The first sample is one possible impulse response of the system (the system is nonlinear and does not have a single unique impulse response), and this is drawn with a greater linewidth.

Useful for

  • One-sided periodic disturbances
  • Example: Sunlight hitting a thermometer once per day, but only if it is sunny

Deterministic disturbances

If there is a deterministic aspect to the disturbance, we may use the fact that dynamics and measurement functions (as well as Kalman filter matrices) may depend on time. For exactly, the perfectly deterministic measurement disturbance disturbance $\sin(t)$ is easily modeled by including it in the measurement function.

measurement(x, u, p, t) = ... + sin(t)

Heteroschedastic disturbances

If the disturbance is heteroschedastic, i.e., the variance of the disturbance depends on time or on the state, we may easily indicate this to the state estimator by either

  • Let the covariance matrix depend on time or state, applicable to all estimators.
  • Encode varying the gain from disturbance to state/measurement in the corresponding dynamics/measurement function, applicable to nonlinear state estimators only.

Non-Gaussian driving noise

All Kalman-type estimators assume that the driving noise is Gaussian.
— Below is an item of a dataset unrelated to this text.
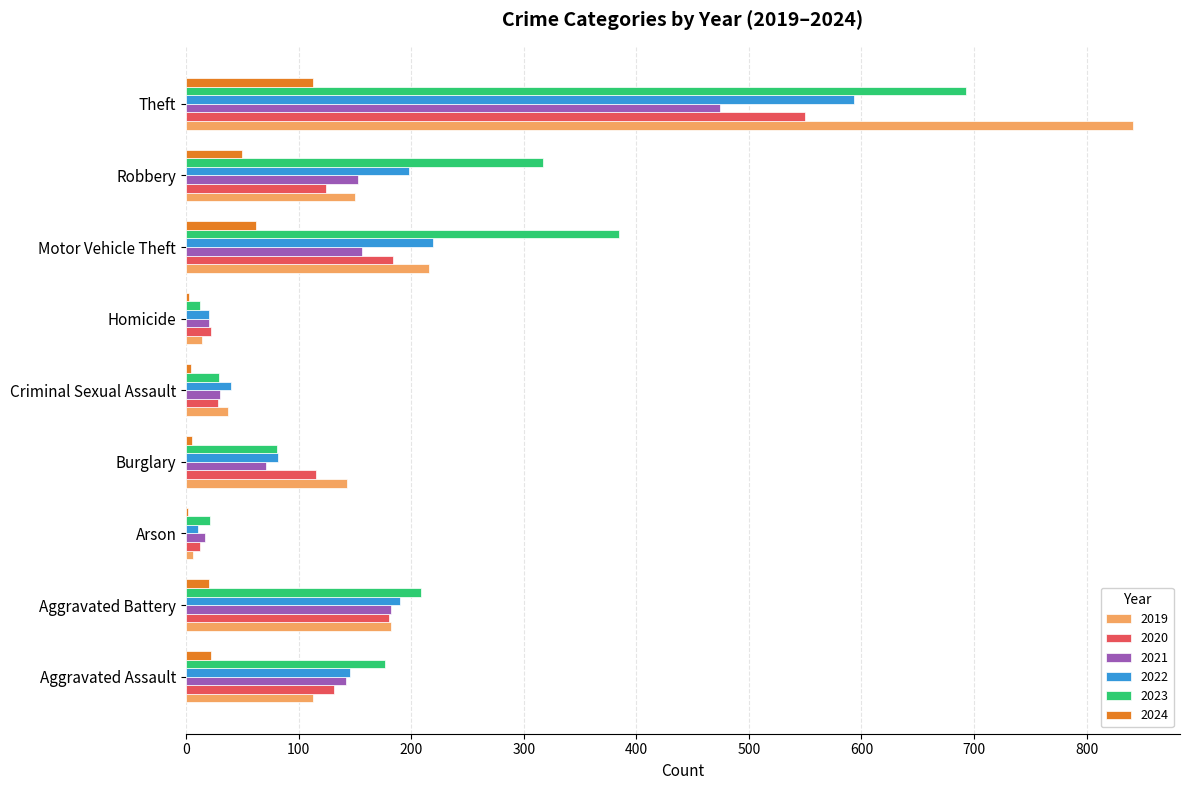

Which category has the highest value across all series?

Theft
Particle filters are not limited to this assumption and can generally be used with any distribution that can be sampled from, see Smoothing the track of a moving beetle for an example, where the mode is affected by Binomial noise.
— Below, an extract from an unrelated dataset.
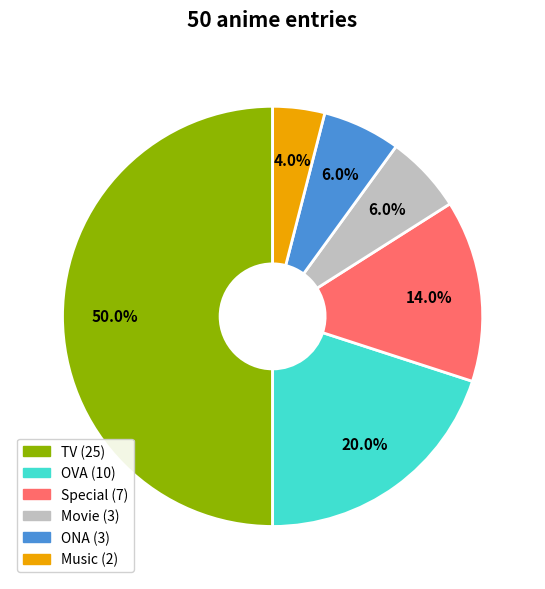

How many segments does this pie chart have?

6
Dynamical models of measurement disturbance

When using any of the dynamical models above to model measurement disturbances, the noise driving the disturbance dynamics must be sourced from the dynamics noise, e.g., for a Kalman filter for the model

\[\begin{aligned} x' &= Ax + Bu + w \\ y &= Cx + Du + e \end{aligned}\]

we must let the dynamics noise $w$ drive the disturbance model, and design $C$ such that the estimated disturbance has the desired effect on the measurement. This model leaves no room to let the measurement noise $e$ to pass through a dynamical system, and this is thus only useful (and required) to model white Gaussian measurement noise. See How to tune a Kalman filter for more insights.

Dynamical models of measurement disturbances are useful in a lot of situations, such as

  • Periodic measurement noise, such as 50Hz noise from the electrical grid.
  • Slow sensor drift, such as gyroscopic drift.
  • Calibration errors.
  • Sensor misalignment in rotating systems.
  • Complimentary filtering for accelerometers and gyroscopes.
  • Sensor degradation, such as deposition of dust or algae growth.

Continuous vs. discrete time covariance

See Discretization: Covariance matrices.